§ **REQUIRED WORK**: Print every entry word for word, but omit the pictures.

◇ ◇ ◇

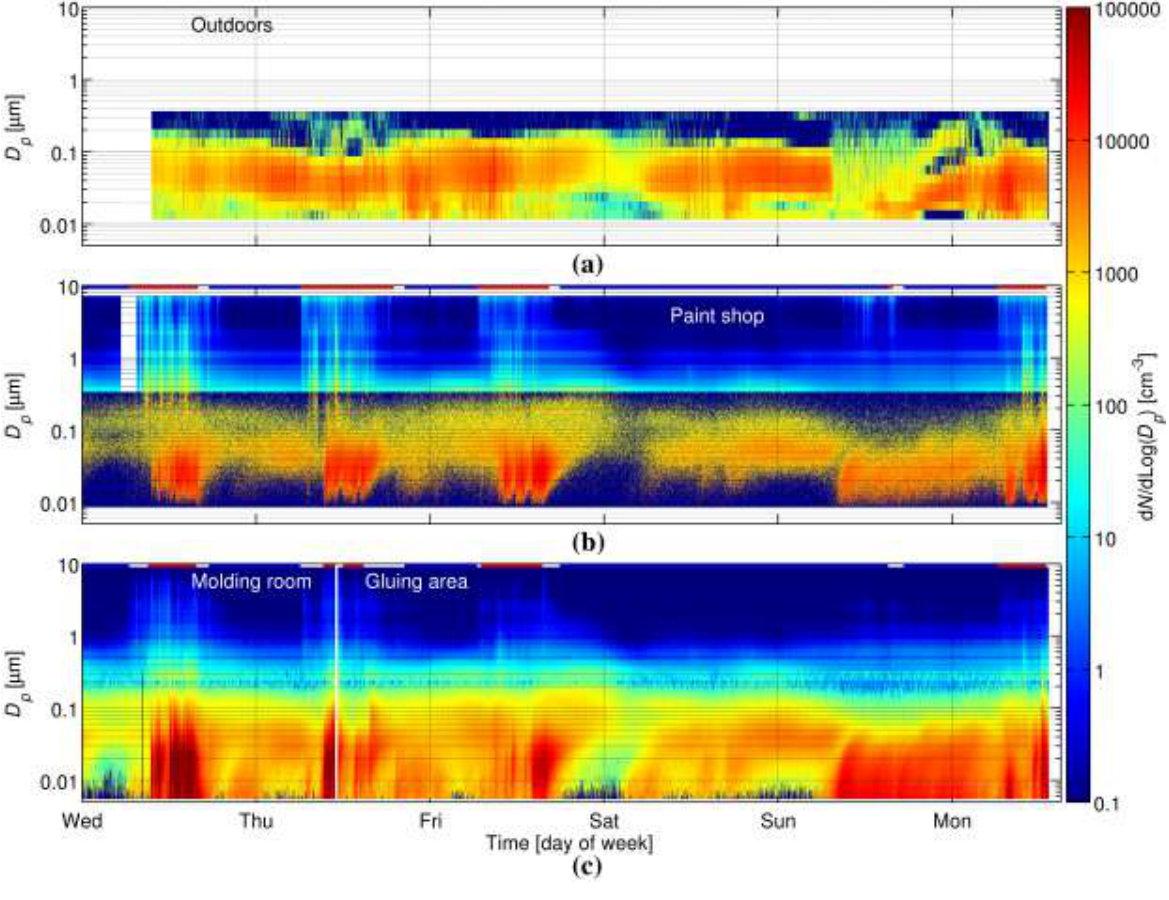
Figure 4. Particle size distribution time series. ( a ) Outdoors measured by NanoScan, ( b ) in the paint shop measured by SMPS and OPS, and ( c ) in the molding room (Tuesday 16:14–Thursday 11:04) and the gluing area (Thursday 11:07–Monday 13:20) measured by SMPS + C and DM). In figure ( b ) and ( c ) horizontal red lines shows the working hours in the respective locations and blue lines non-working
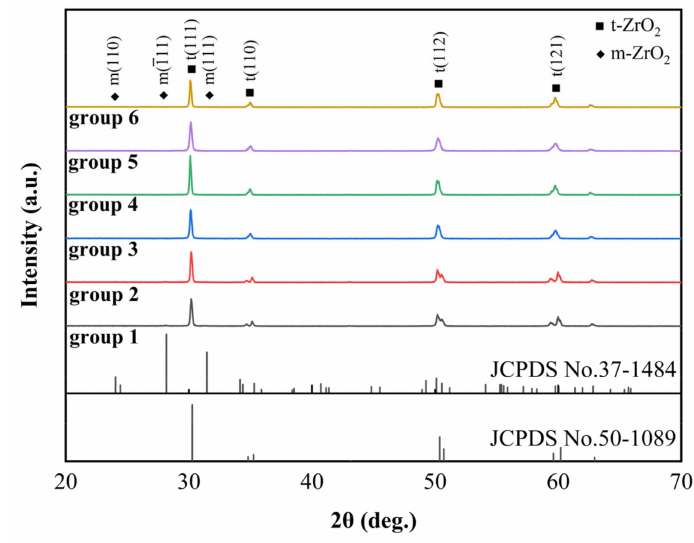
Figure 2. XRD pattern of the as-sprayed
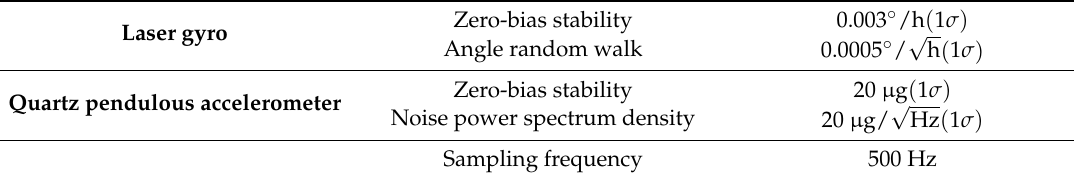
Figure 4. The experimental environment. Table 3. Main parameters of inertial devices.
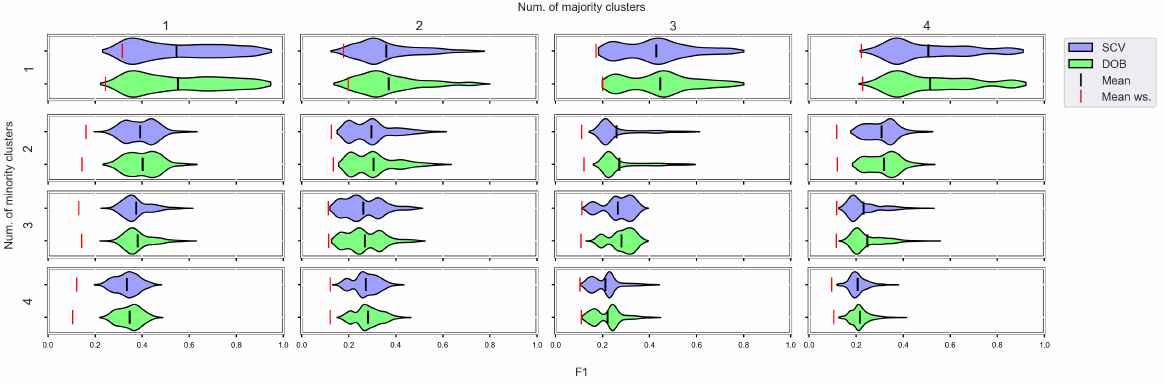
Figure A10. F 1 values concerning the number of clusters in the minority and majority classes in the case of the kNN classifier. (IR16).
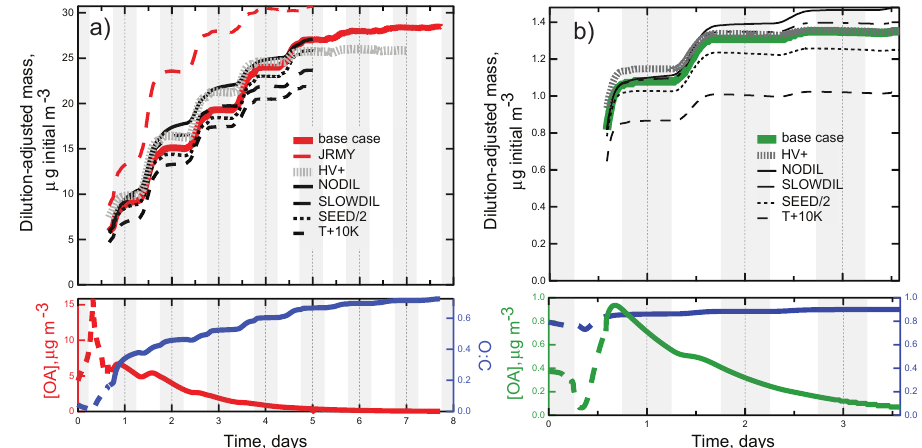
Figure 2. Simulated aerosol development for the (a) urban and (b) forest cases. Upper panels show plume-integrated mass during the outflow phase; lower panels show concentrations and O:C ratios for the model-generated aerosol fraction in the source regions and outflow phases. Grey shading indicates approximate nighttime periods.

◇ ◇ ◇

§ **ANSWER FOR THE TASK**:
Figure 4. Particle size distribution time series. ( a ) Outdoors measured by NanoScan, ( b ) in the paint shop measured by SMPS and OPS, and ( c ) in the molding room (Tuesday 16:14–Thursday 11:04) and the gluing area (Thursday 11:07–Monday 13:20) measured by SMPS + C and DM). In figure ( b ) and ( c ) horizontal red lines shows the working hours in the respective locations and blue lines non-working
Figure 2. XRD pattern of the as-sprayed
Figure 4. The experimental environment. Table 3. Main parameters of inertial devices.
Figure A10. F 1 values concerning the number of clusters in the minority and majority classes in the case of the kNN classifier. (IR16).
Figure 2. Simulated aerosol development for the (a) urban and (b) forest cases. Upper panels show plume-integrated mass during the outflow phase; lower panels show concentrations and O:C ratios for the model-generated aerosol fraction in the source regions and outflow phases. Grey shading indicates approximate nighttime periods.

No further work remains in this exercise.